The primary key can never be NULL, it's never allowed. So MySQL implicitly adds a NOT NULL
constraint to primary key columns. So the previous example is identical to the following one as far as MySQL is concenerned.
CREATE TABLE orders (
id INTEGER PRIMARY KEY AUTO_INCREMENT,
user_id INTEGER NOT NULL,
created TIMESTAMP DEFAULT NOW() NOT NULL,
FOREIGN KEY (user_id) REFERENCES users(id) ON DELETE RESTRICT
);
There are few columns in this database that would be ok as NULL
. Like the user's phone number, maybe that could be an optional value, but username, password, and created will all need to be NOT NULL
All The Tables
Here is the final state of all the tables:
CREATE TABLE users (
id INTEGER PRIMARY KEY NOT NULL AUTO_INCREMENT,
email VARCHAR(255) NOT NULL,
`password` VARCHAR(255) NOT NULL,
phone_number VARCHAR(15),
created TIMESTAMP NOT NULL DEFAULT NOW()
);
CREATE TABLE orders (
id INTEGER PRIMARY KEY NOT NULL AUTO_INCREMENT,
user_id INTEGER NOT NULL,
created TIMESTAMP NOT NULL DEFAULT NOW(),
FOREIGN KEY (user_id) REFERENCES users(id) ON DELETE RESTRICT
);
CREATE TABLE products (
id INTEGER PRIMARY KEY NOT NULL AUTO_INCREMENT,
`name` VARCHAR(255) NOT NULL,
price DECIMAL(8,2) NOT NULL DEFAULT 0,
description TEXT,
image_url VARCHAR(255)
);
CREATE TABLE order_products (
id INTEGER PRIMARY KEY NOT NULL AUTO_INCREMENT,
order_id INTEGER NOT NULL,
product_id INTEGER NOT NULL,
FOREIGN KEY (order_id) REFERENCES orders(id) ON DELETE RESTRICT,
FOREIGN KEY (product_id) REFERENCES products(id) ON DELETE RESTRICT
);
DROP TABLE
There may come a time when you want to remove one of the tables you created.
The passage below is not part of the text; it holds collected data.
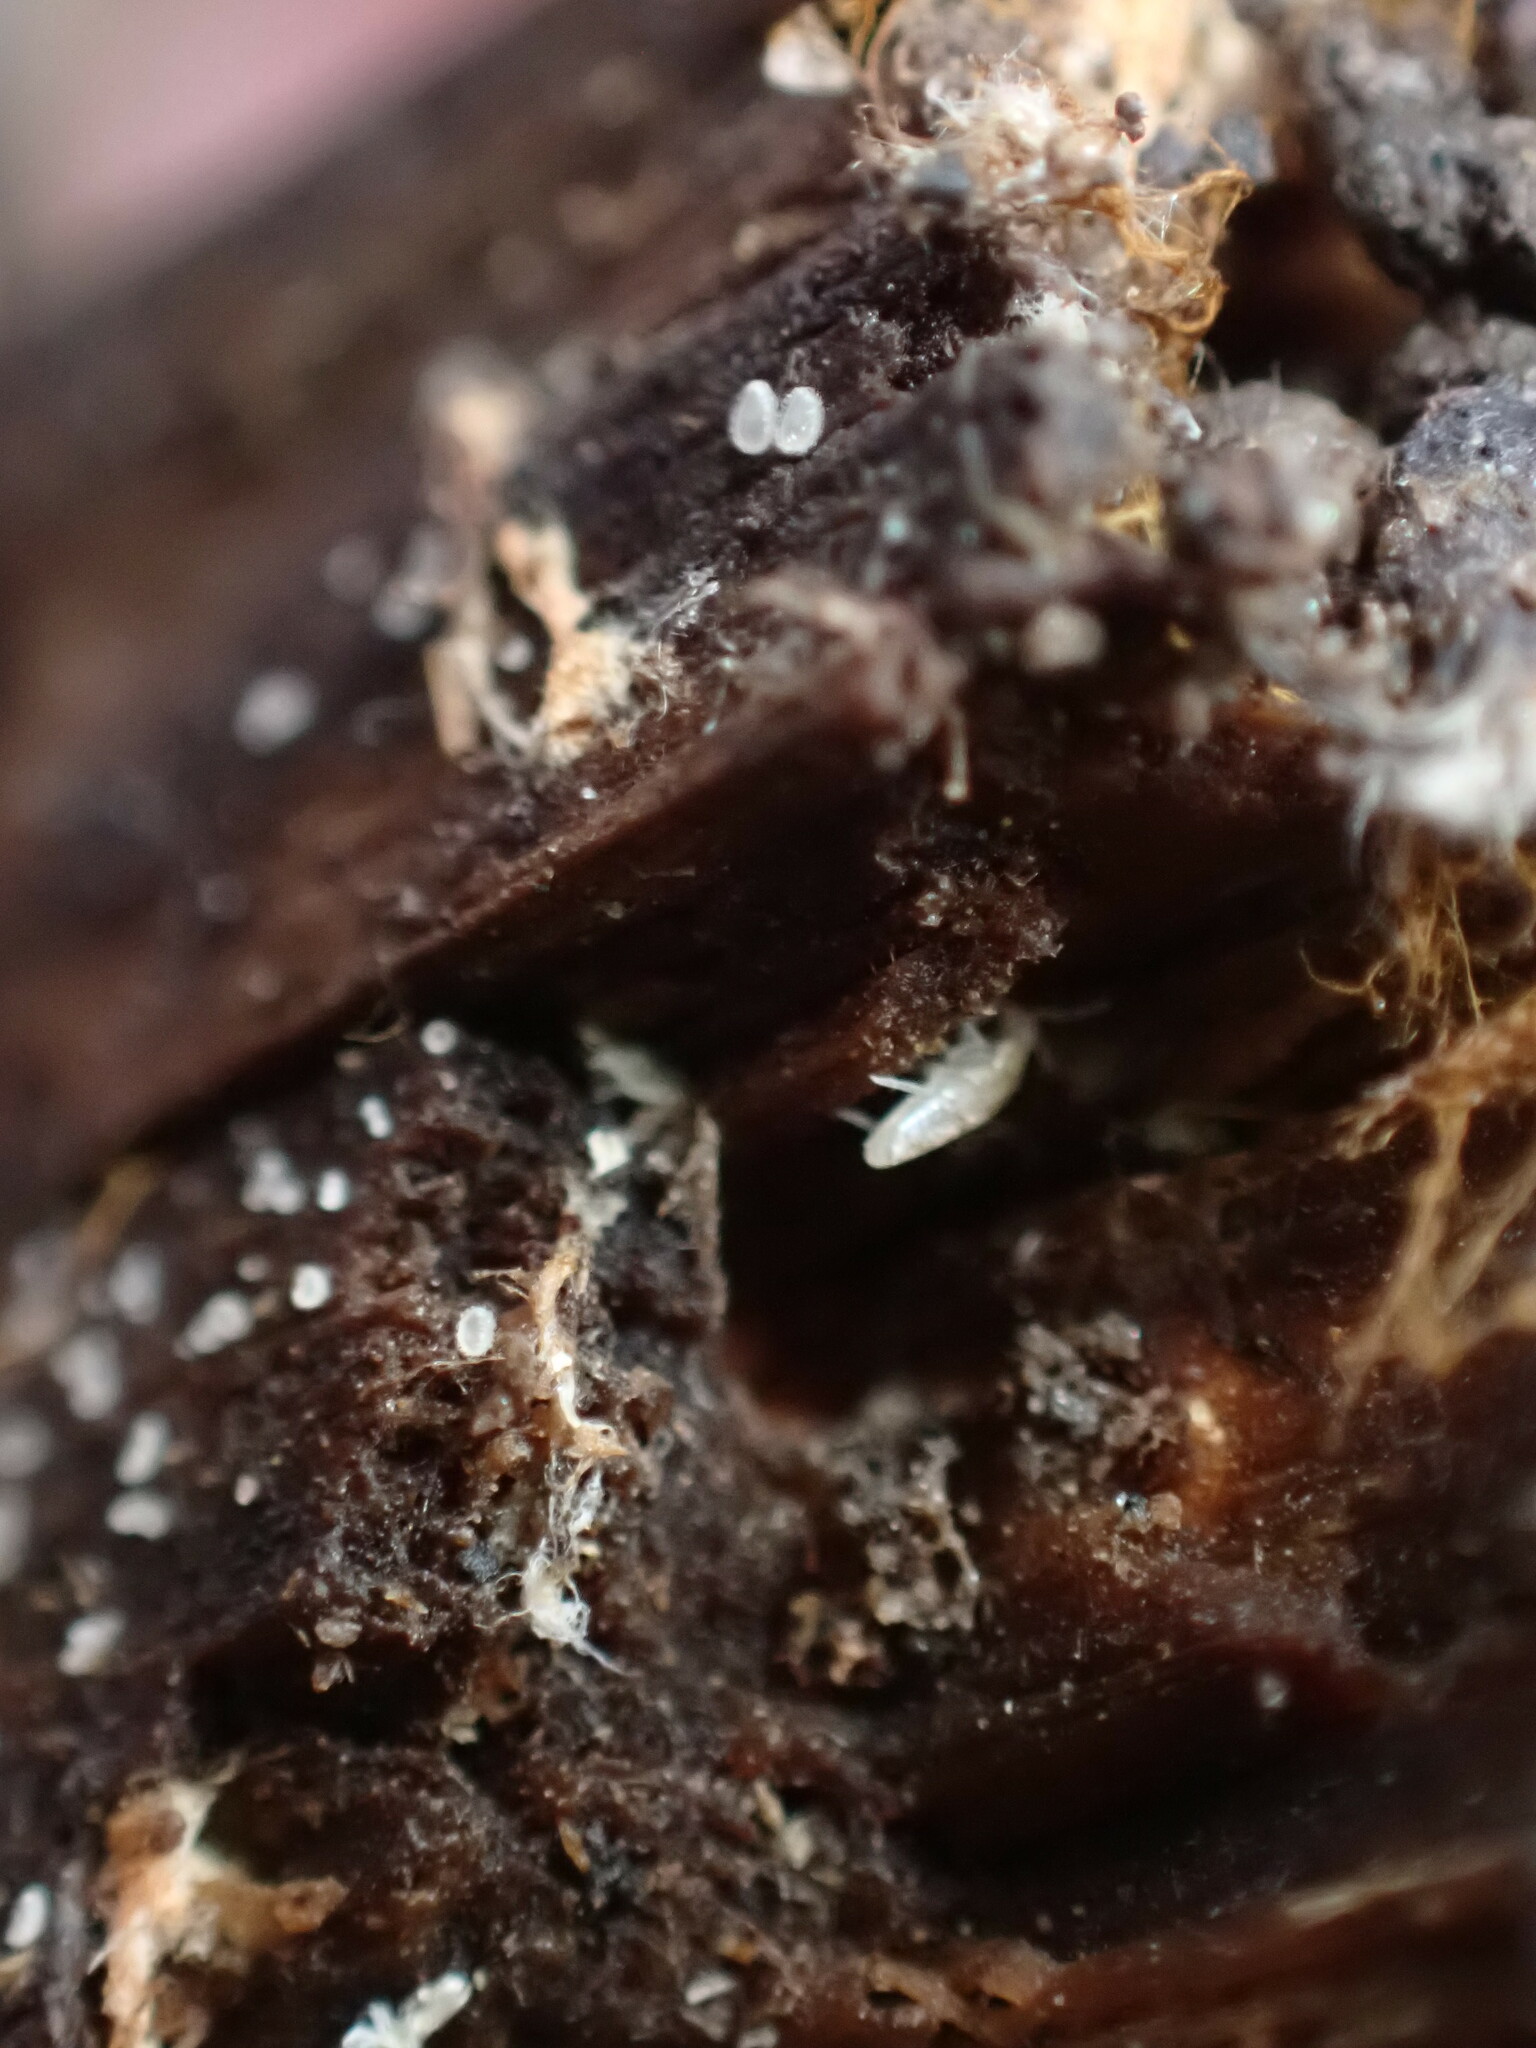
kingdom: Animalia
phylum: Arthropoda
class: Collembola
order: Entomobryomorpha
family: Entomobryidae
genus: Pseudosinella
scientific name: Pseudosinella rolfsi
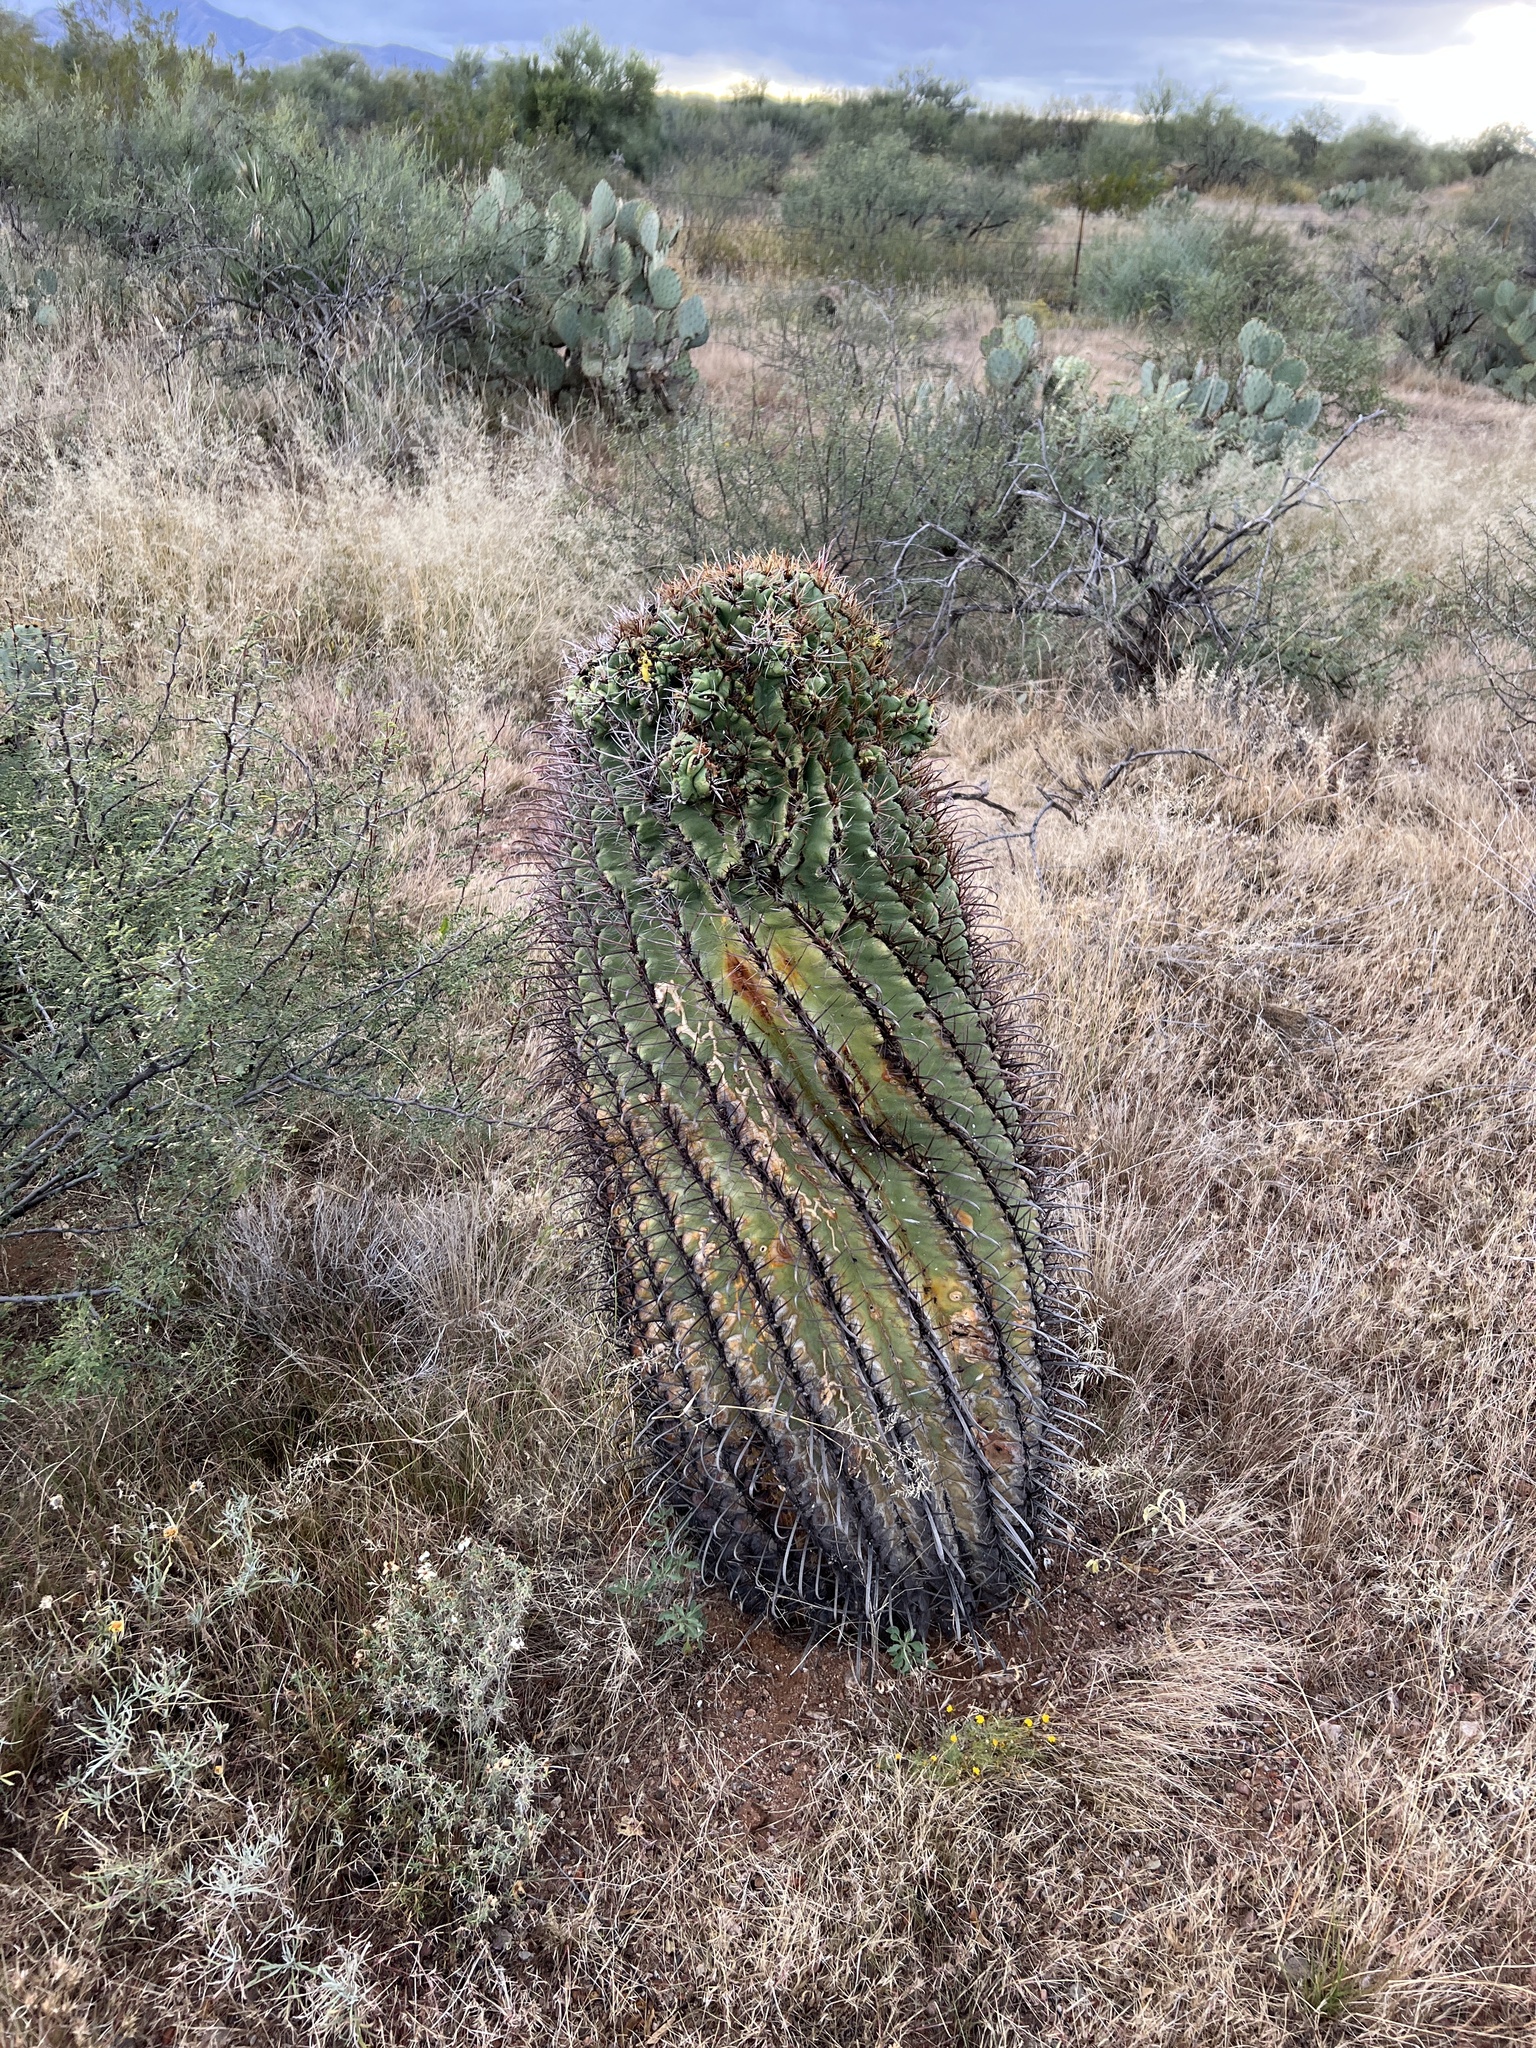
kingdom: Plantae
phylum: Tracheophyta
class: Magnoliopsida
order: Caryophyllales
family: Cactaceae
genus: Ferocactus
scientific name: Ferocactus wislizeni
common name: Candy barrel cactus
This doesn't usually happen in production, but will definitely happen in development. To drop a table just write:
DROP TABLE tablename;
That's it. Just make sure you drop the tables in an order that makes sense for the depenedencies. For example, we could drop all of the tables we just created by runnin the drop statemtents in the reverse order that they were created:
DROP TABLE IF EXISTS order_products;
DROP TABLE IF EXISTS products;
DROP TABLE IF EXISTS orders;
DROP TABLE IF EXISTS users;
order_products
depends on products
and orders
. orders
depends on users
. Deleting the tables this way ensures that we won't get dependency error messages.
ALTER TABLE
We've created the users
and just realized that we didn't make a column to add the user's name. How are we supposed to spam our users effeciently if we don't know their names? We could just drop the table and recreate it. With a name
column, but that would also delete all of the data. Instead, let's alter the table.
ALTER TABLE users
ADD COLUMN full_name VARCHAR(255) NOT NULL DEFAULT 'Mary Poppins';
We start the statement with ALTER TABLE tablename
and then follow that with the changes we want to make. The alter table statement can do a lot of things and a full list for MySQL can be found here. In this case, we're just adding a new column.
Summary
We covered a lot in this article.
- Creating, dropping, and altering tables.
- Data types
- Foreign key constraints
- Default values
- Not null constraints
Hopefully, you now have enough information to get started creating tables for your database.